Magdalena Suarez Frimkess & Michael Frimkess
Magdalena Suarez Frimkess and Michael Frimkess began working together shortly after they met in 1963. Initially a collaboration of convenience which they saw as a way to fund their respective practices, their collaboration evolved into the more ambitious and realized work they produce today. Working in different corners of the studio, Michael obsessively pursues the art of throwing traditional pottery while Magdalena paints the surfaces of the pots with her elaborate glazed compositions.
As a young aspiring jazz musician, Michael Frimkess turned to ceramics after a vision during a peyote trip. In 1956, he joined the now-famous ceramics class of Peter Voulkos at the Otis College of Art and Design, working alongside students including Ken Price, John Mason, and Billy Al Bengston.

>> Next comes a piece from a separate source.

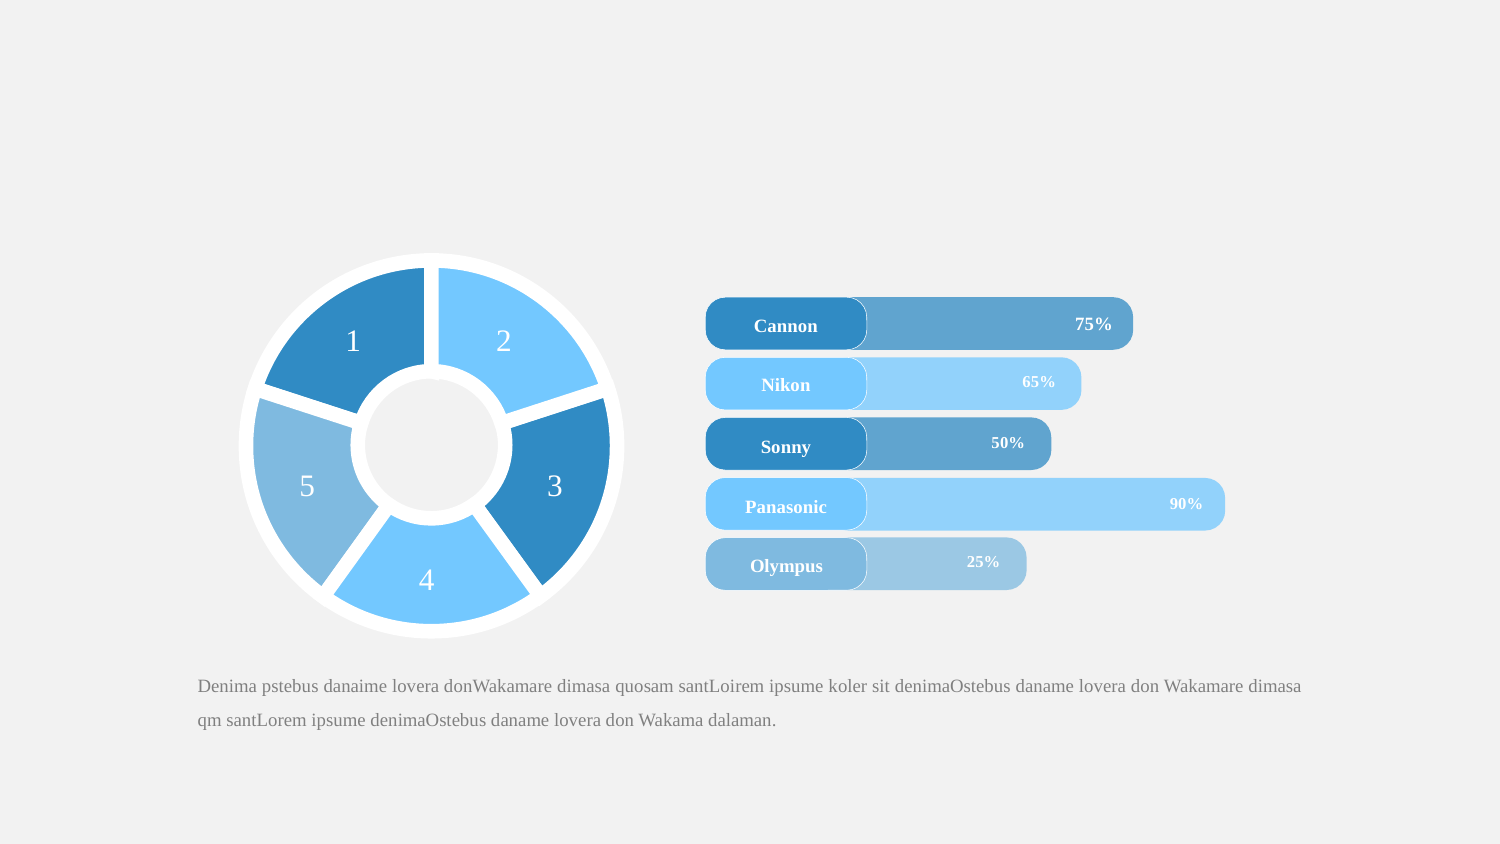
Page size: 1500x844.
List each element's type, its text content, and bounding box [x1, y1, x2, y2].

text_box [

Magdalena’s earliest pots utilized Aztec motifs and Native American imagery, and in the late 1970s, began to adorn the pots with cartoon characters, advertising slogans, and family snapshots. She improvises with whatever images strike her, intuitively jostling imagery to accommodate the contours around the pots thrown by her husband.
Their fifty-year collaboration constitutes a compelling body of work that snags itself on many genres—pottery, outsider art, mythology, pop—all of which fail to quantify its beautiful urgency and unique renewal of the ceramic tradition.